Pictured people or hands with joints
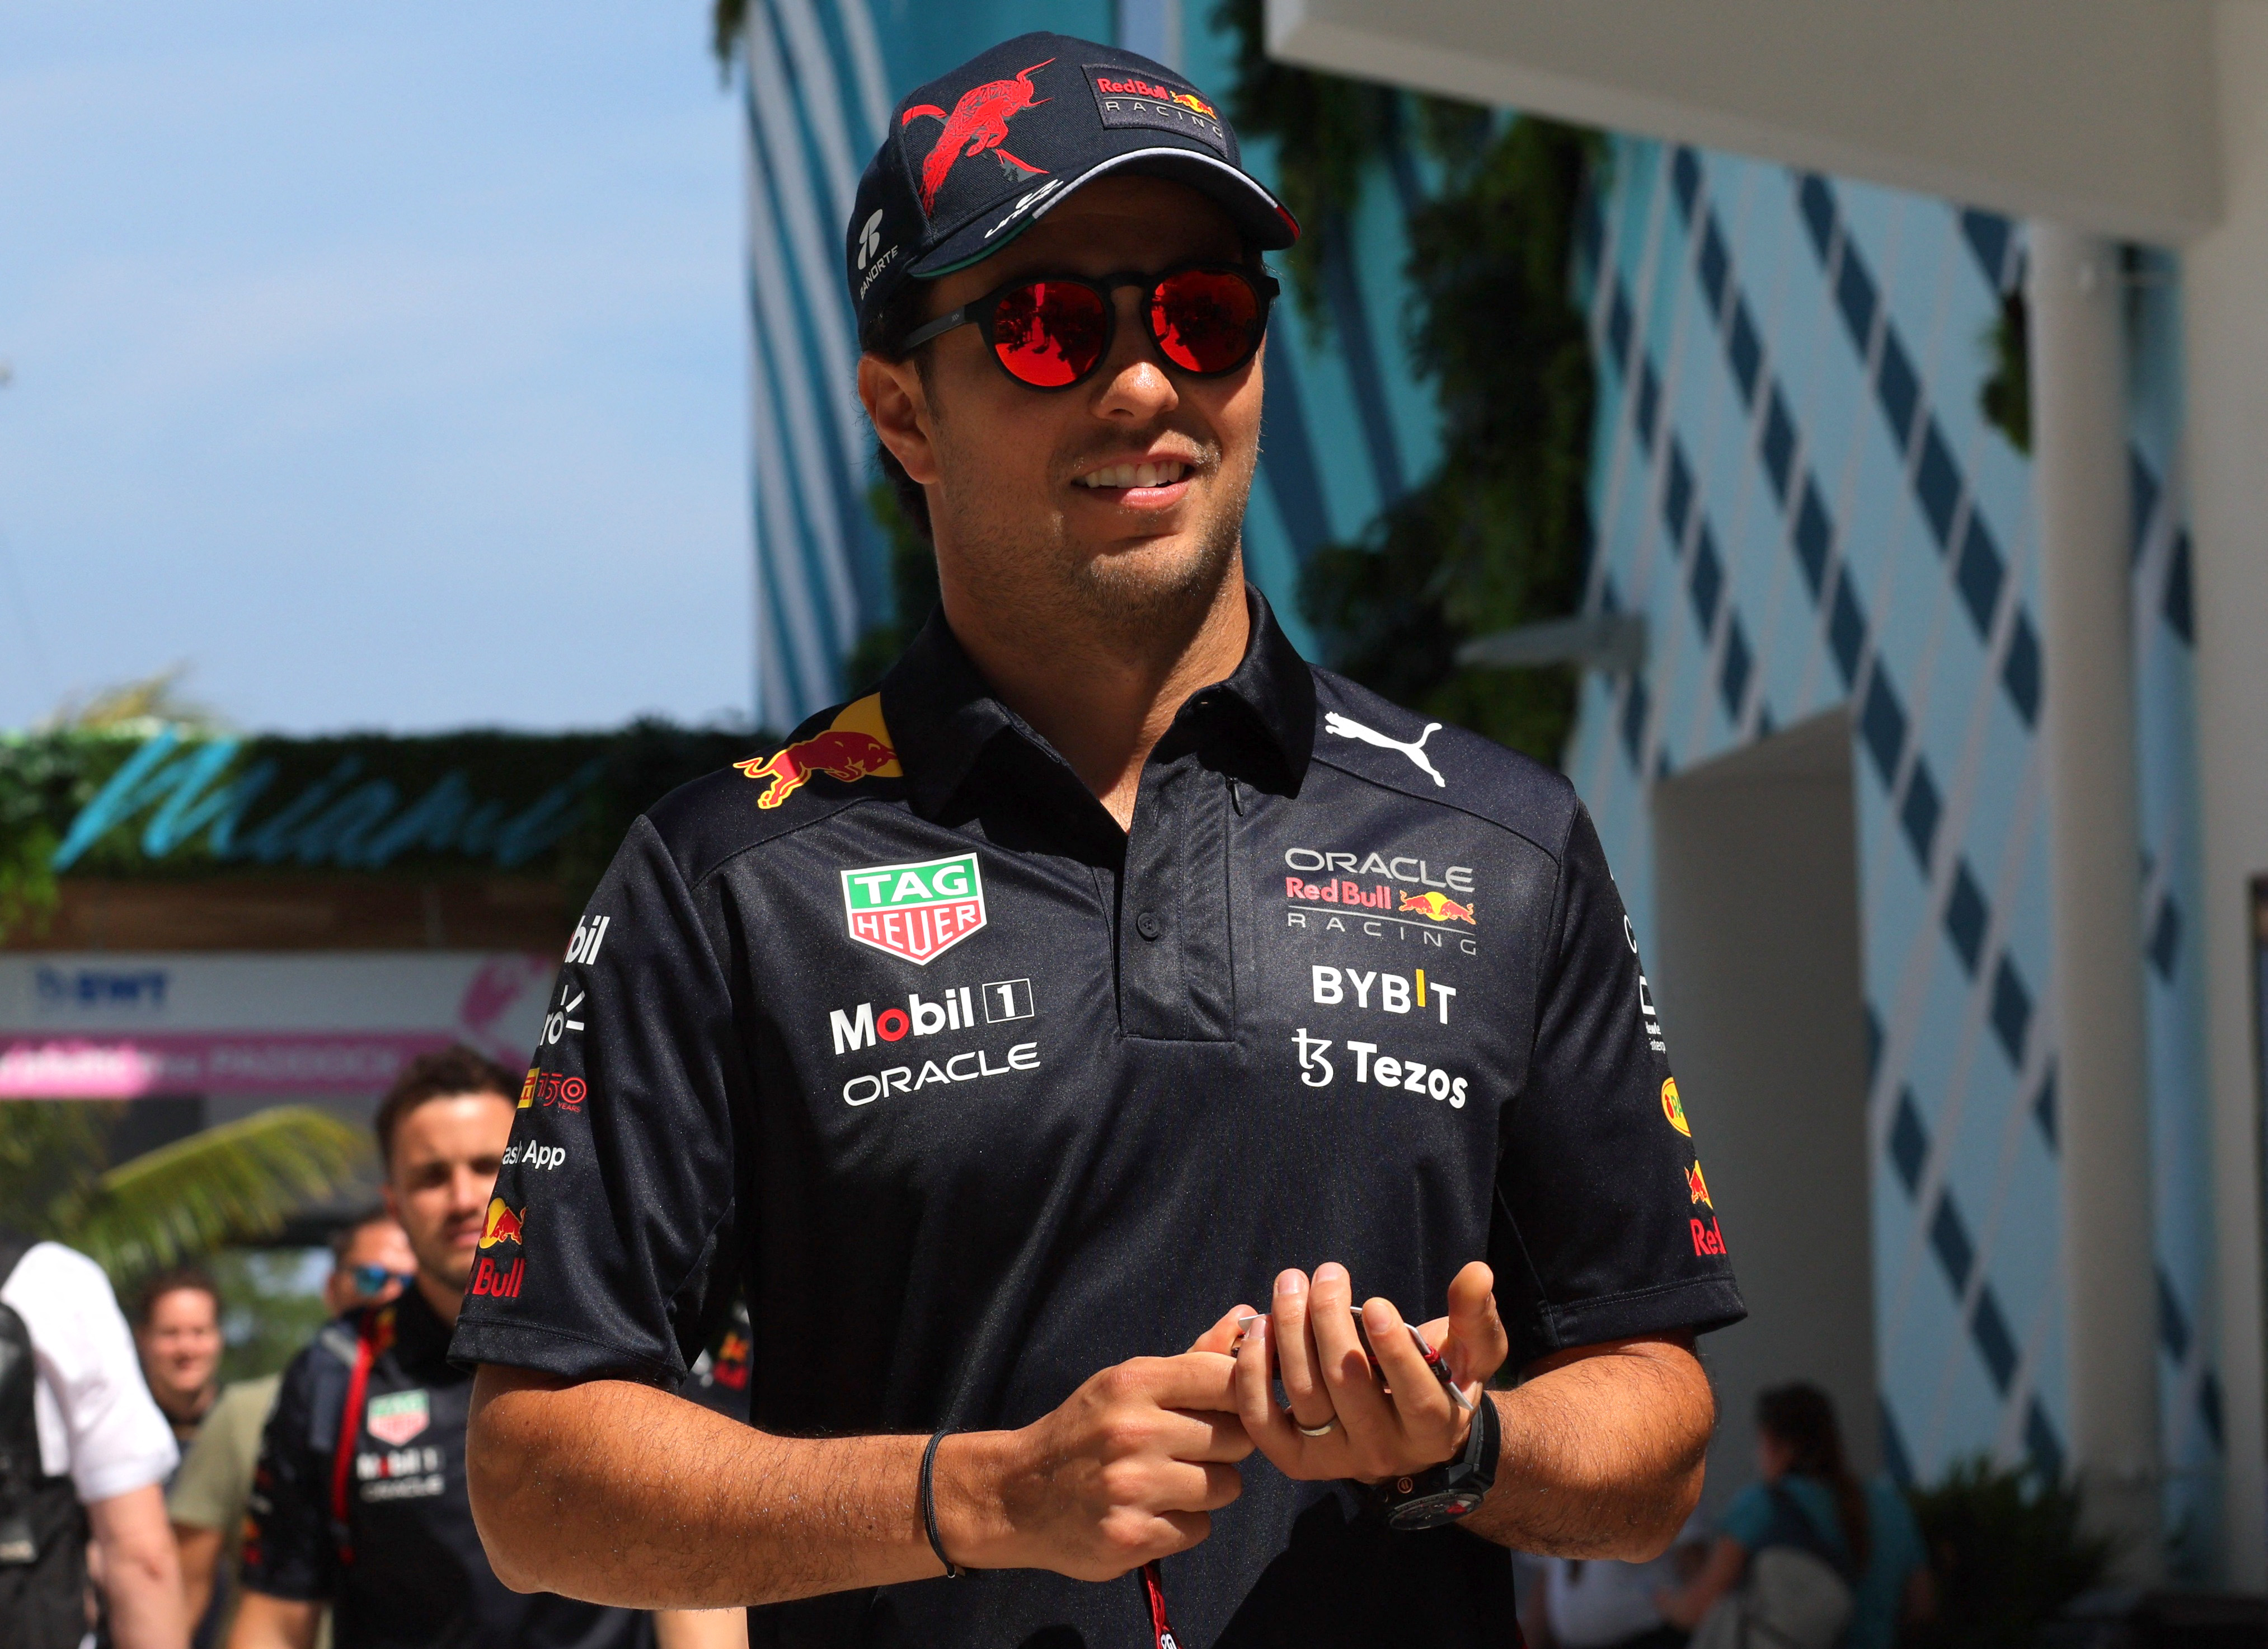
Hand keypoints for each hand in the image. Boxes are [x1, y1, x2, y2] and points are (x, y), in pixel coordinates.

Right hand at [935, 1323, 1254, 1581]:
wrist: (1016, 1494)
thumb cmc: (1084, 1431)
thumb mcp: (1125, 1384)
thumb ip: (1192, 1359)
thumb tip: (1247, 1317)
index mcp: (1131, 1383)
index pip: (1226, 1378)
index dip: (1241, 1395)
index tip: (1228, 1408)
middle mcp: (1132, 1432)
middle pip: (1238, 1438)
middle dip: (1223, 1448)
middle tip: (1187, 1451)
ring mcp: (1131, 1488)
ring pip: (1226, 1487)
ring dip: (1206, 1489)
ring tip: (1168, 1483)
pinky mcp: (1130, 1537)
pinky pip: (1199, 1528)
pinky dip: (1182, 1525)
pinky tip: (1151, 1513)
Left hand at [1233, 1261, 1507, 1482]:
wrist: (1408, 1430)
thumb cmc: (1443, 1377)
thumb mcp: (1474, 1350)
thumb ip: (1476, 1315)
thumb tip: (1478, 1272)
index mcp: (1434, 1429)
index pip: (1415, 1395)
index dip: (1394, 1351)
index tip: (1376, 1303)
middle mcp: (1384, 1453)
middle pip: (1348, 1383)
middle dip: (1330, 1320)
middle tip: (1326, 1274)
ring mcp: (1336, 1459)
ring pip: (1305, 1393)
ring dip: (1290, 1332)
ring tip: (1290, 1285)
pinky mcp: (1297, 1459)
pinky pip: (1263, 1423)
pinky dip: (1253, 1374)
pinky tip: (1258, 1328)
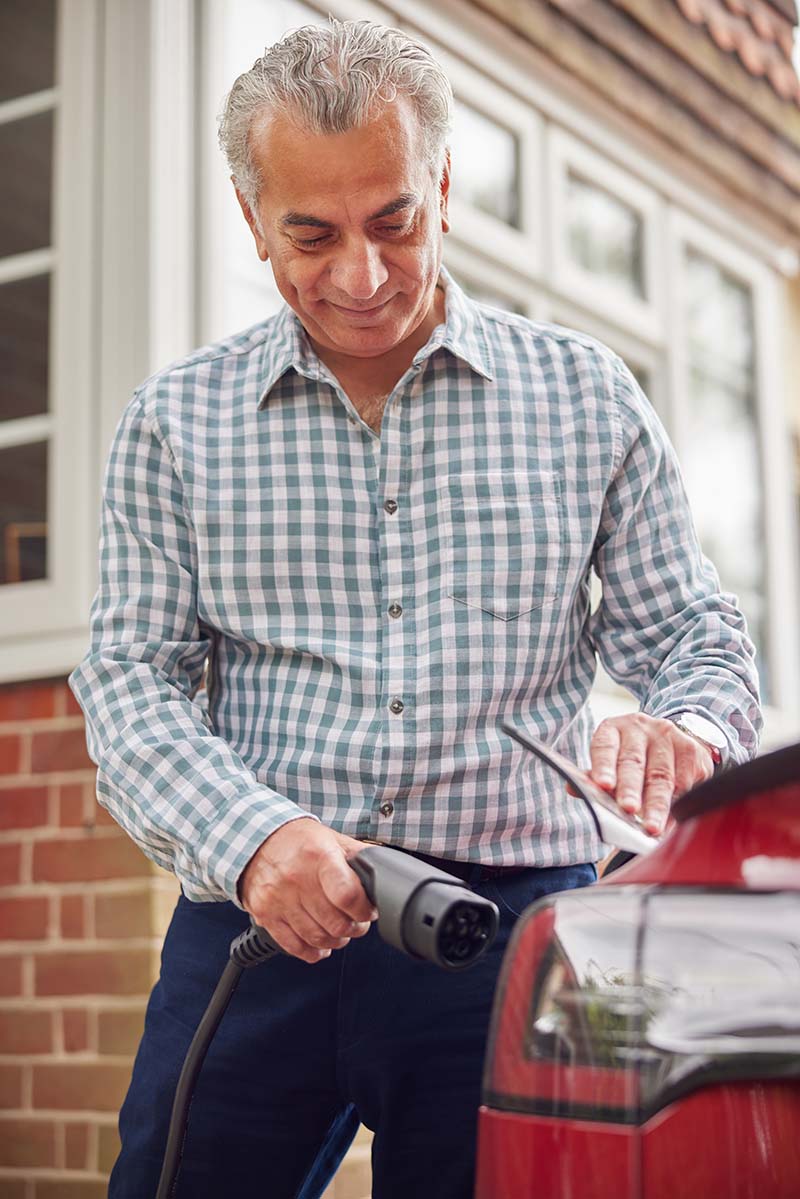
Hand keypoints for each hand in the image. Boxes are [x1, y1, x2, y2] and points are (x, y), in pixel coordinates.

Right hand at [239, 819, 378, 963]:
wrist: (256, 839)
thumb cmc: (298, 841)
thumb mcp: (332, 839)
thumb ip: (359, 857)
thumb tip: (385, 873)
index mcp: (318, 856)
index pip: (347, 895)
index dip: (364, 911)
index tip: (368, 911)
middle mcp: (296, 878)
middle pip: (334, 922)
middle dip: (354, 929)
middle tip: (357, 924)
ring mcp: (278, 899)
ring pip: (316, 937)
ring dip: (336, 940)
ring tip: (340, 933)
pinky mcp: (265, 914)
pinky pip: (293, 946)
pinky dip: (312, 952)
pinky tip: (321, 945)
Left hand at [587, 714, 714, 835]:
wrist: (667, 740)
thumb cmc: (630, 756)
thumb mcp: (609, 759)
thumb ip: (593, 777)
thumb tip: (573, 789)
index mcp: (613, 729)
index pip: (605, 747)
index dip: (603, 766)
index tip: (603, 785)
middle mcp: (640, 729)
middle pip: (634, 762)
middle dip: (631, 789)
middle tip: (628, 809)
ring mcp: (668, 737)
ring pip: (663, 775)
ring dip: (658, 805)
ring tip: (651, 827)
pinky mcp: (691, 751)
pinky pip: (686, 781)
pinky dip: (679, 804)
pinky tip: (673, 820)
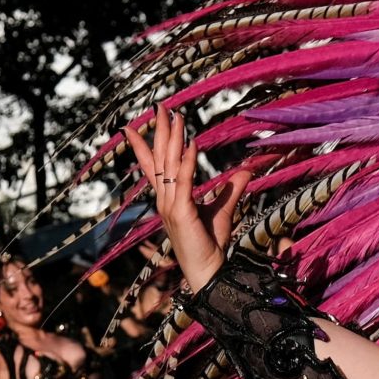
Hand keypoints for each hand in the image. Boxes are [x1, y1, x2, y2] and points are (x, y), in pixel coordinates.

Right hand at [123, 105, 247, 291]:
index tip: (134, 126)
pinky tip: (191, 143)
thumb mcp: (223, 212)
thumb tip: (245, 172)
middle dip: (159, 131)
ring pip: (168, 165)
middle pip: (159, 159)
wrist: (208, 271)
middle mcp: (164, 200)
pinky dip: (186, 162)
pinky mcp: (181, 213)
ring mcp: (169, 206)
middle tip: (160, 107)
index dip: (143, 146)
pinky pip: (183, 182)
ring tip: (175, 116)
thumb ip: (231, 191)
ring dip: (172, 138)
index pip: (152, 167)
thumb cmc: (210, 245)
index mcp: (168, 199)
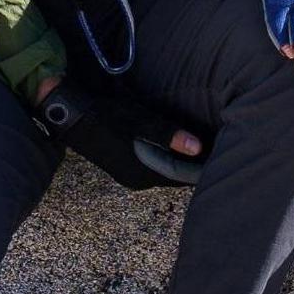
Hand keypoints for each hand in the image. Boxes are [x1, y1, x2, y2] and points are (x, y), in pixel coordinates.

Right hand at [33, 76, 206, 188]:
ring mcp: (130, 173)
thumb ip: (168, 134)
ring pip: (167, 170)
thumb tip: (198, 148)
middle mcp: (139, 179)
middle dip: (198, 163)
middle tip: (220, 143)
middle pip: (177, 175)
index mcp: (144, 173)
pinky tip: (178, 142)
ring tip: (206, 141)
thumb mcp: (138, 121)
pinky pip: (156, 165)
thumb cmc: (105, 115)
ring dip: (184, 160)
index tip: (225, 149)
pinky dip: (170, 157)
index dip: (206, 164)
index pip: (185, 176)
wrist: (68, 114)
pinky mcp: (124, 164)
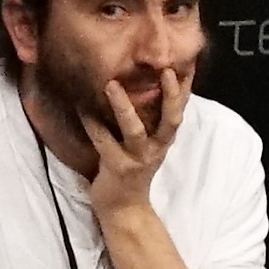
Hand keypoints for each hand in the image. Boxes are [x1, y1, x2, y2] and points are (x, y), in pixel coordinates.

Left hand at [83, 59, 191, 220]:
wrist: (124, 206)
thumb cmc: (133, 166)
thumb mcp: (149, 143)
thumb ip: (150, 119)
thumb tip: (144, 85)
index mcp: (166, 138)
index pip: (181, 109)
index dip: (185, 88)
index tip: (187, 62)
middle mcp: (157, 147)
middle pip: (171, 119)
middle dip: (171, 95)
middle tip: (166, 70)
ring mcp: (138, 158)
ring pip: (134, 130)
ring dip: (123, 107)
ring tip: (111, 84)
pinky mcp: (118, 167)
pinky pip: (103, 141)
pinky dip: (92, 124)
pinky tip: (81, 108)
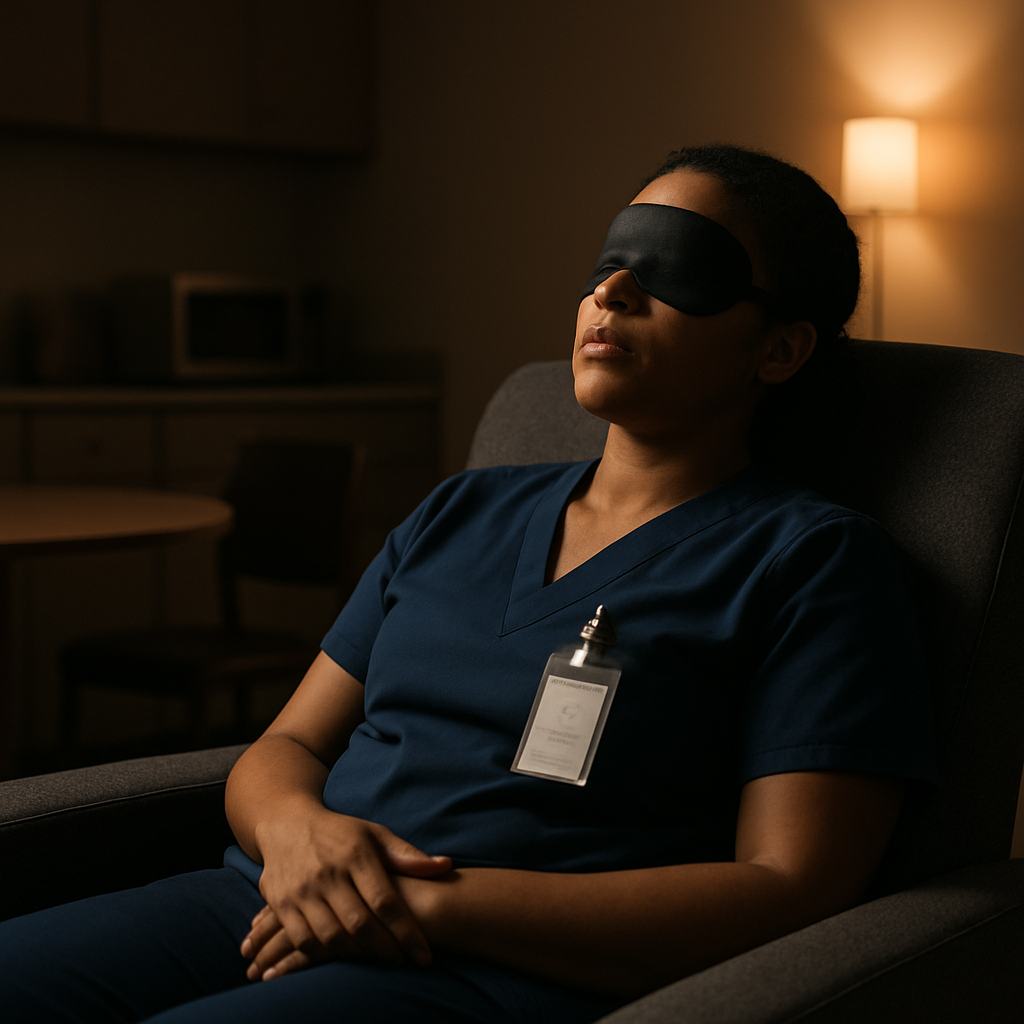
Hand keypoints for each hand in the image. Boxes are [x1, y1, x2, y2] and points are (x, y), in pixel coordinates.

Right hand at [250, 805, 450, 974]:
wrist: (286, 824)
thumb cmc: (340, 833)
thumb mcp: (374, 835)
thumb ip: (407, 856)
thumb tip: (445, 866)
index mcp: (356, 854)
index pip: (385, 901)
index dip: (406, 933)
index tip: (424, 956)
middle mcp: (327, 873)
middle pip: (360, 924)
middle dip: (387, 950)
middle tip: (406, 963)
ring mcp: (302, 890)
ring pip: (332, 937)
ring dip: (358, 956)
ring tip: (380, 960)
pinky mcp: (281, 904)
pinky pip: (304, 940)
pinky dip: (326, 954)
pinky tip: (345, 956)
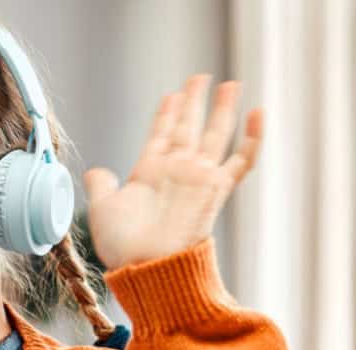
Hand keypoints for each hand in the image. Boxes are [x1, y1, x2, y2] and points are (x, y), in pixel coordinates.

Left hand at [84, 74, 263, 270]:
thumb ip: (101, 186)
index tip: (171, 95)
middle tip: (199, 77)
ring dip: (222, 109)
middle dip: (194, 102)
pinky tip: (259, 115)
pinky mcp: (216, 189)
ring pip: (215, 135)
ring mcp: (198, 178)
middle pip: (189, 127)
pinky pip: (241, 160)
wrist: (146, 266)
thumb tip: (96, 172)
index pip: (161, 135)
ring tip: (230, 84)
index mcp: (148, 172)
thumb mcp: (102, 208)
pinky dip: (253, 139)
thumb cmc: (122, 245)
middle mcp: (176, 172)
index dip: (166, 115)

● EXERCISE: If a line above holds the word "Left", copy it.

● EXERCISE OUTPUT:
Left hand at [1233, 1261, 1507, 1482]:
Left hand at [587, 714, 714, 835]:
Left hand at [83, 59, 191, 220]:
Left hand at [84, 74, 263, 270]:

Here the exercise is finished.